TASK DESCRIPTION
Gather every line in the entries below that contains the word "from", and copy each one in full.

DATA EXCERPTS
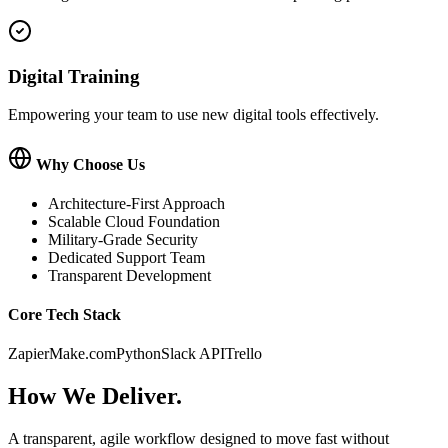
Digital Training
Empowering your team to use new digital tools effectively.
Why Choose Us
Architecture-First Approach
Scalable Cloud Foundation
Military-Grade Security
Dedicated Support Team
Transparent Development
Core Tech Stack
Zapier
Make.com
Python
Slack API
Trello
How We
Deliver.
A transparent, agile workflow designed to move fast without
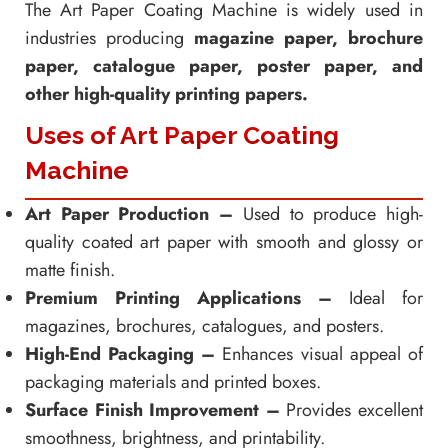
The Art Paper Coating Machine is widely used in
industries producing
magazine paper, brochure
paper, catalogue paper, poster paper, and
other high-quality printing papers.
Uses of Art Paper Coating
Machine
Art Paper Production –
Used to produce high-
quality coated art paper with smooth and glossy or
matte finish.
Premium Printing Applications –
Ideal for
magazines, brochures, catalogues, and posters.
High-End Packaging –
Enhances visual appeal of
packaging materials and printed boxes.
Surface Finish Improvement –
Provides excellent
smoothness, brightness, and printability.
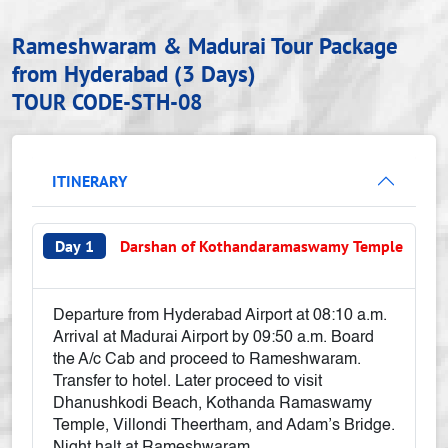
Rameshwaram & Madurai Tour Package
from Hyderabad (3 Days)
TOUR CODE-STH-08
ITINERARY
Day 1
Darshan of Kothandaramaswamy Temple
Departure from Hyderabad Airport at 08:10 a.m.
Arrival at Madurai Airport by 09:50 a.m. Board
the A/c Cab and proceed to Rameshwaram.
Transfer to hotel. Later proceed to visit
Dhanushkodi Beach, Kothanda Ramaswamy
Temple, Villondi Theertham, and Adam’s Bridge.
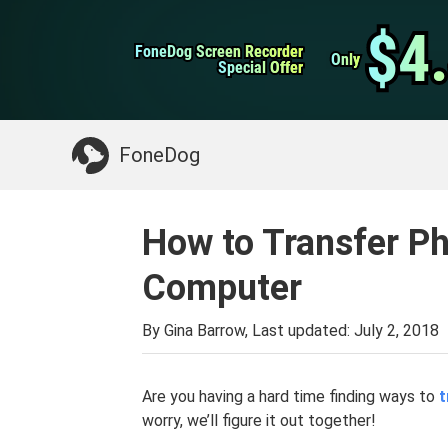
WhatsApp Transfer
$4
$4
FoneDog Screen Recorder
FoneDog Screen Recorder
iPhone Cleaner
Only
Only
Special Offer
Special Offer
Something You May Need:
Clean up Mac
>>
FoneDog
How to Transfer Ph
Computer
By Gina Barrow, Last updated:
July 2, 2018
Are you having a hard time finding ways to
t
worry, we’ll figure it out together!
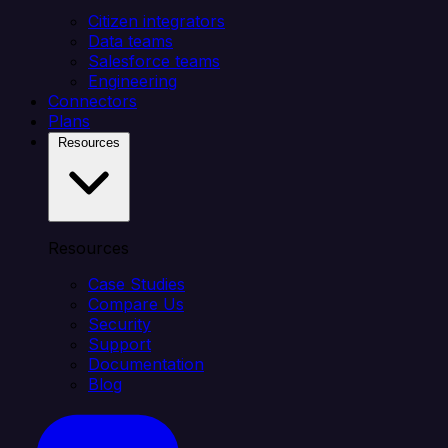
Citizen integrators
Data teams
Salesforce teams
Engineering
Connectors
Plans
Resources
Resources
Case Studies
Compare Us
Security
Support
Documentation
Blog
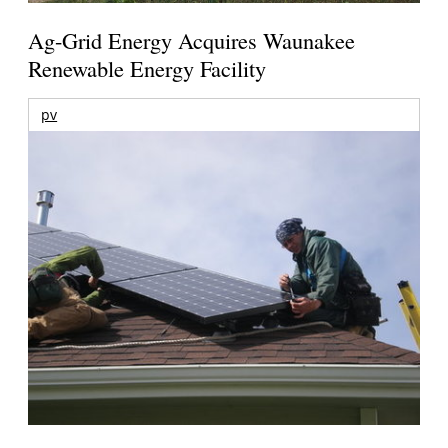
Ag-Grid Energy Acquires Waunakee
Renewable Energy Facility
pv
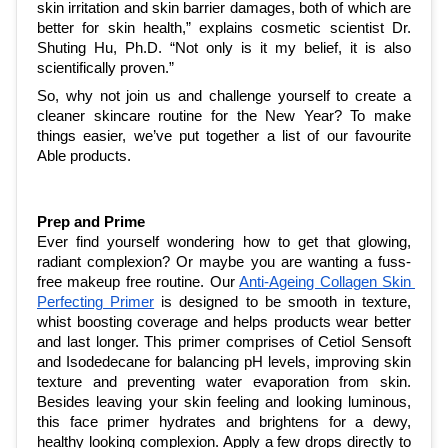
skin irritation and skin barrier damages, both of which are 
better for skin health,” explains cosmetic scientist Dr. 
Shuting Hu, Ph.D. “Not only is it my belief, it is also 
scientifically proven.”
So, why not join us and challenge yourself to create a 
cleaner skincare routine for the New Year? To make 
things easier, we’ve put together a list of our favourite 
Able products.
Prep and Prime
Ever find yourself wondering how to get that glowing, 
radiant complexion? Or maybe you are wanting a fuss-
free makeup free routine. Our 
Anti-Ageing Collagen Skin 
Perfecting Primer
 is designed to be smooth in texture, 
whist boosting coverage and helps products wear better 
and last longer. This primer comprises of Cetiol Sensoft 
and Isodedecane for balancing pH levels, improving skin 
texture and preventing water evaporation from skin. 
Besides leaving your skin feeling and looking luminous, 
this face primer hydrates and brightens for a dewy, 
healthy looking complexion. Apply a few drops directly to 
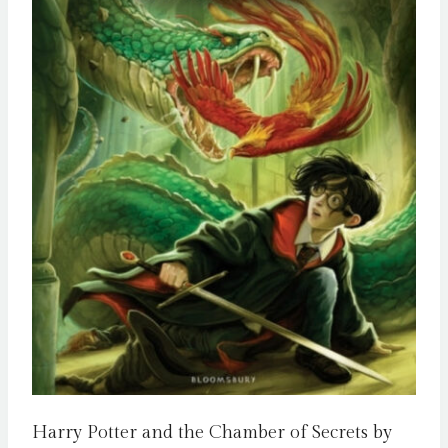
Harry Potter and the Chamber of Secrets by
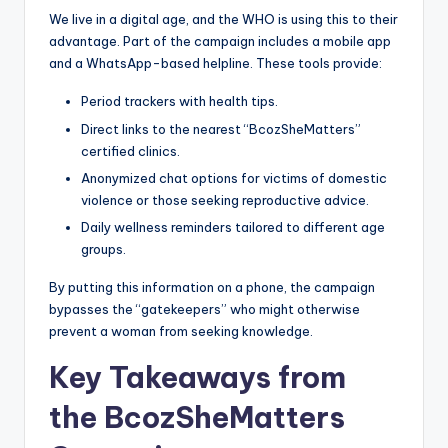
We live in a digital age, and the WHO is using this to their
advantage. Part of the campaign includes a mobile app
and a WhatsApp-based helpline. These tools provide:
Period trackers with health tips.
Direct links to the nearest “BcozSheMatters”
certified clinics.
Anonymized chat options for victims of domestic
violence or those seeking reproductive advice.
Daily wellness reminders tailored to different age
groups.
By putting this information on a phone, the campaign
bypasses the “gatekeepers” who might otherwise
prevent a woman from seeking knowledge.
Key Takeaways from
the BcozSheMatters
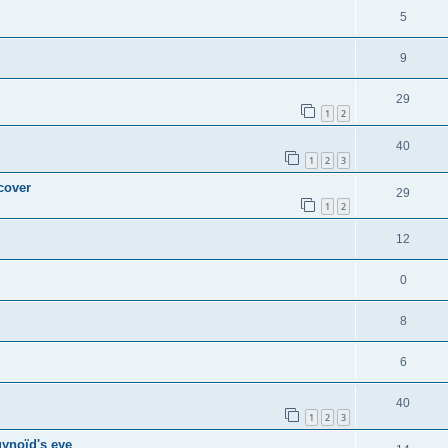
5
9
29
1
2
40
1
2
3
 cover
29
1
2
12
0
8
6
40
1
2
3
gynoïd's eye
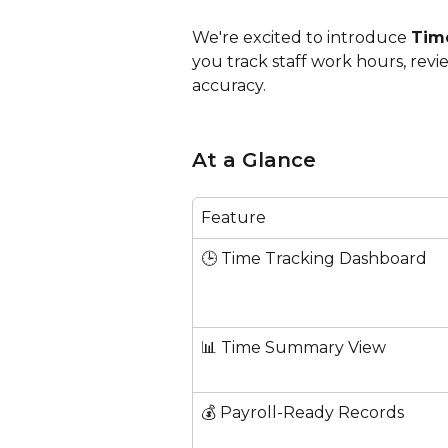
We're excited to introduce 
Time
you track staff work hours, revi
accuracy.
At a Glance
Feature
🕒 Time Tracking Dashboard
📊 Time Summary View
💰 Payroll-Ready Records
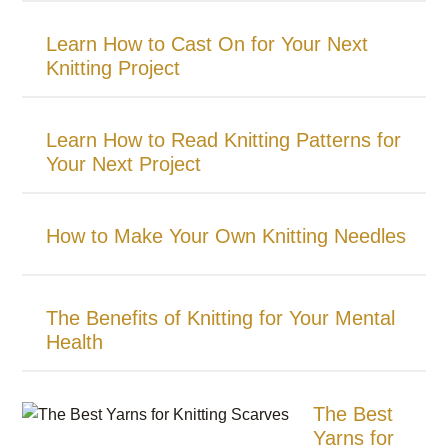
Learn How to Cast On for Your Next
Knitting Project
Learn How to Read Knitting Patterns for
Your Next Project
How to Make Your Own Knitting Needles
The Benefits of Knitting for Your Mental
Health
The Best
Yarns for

RESULT FOR THIS EXERCISE
from Hyderabad (3 Days)
Departure from Hyderabad Airport at 08:10 a.m.
texture and preventing water evaporation from skin. 
prevent a woman from seeking knowledge.
Key Takeaways from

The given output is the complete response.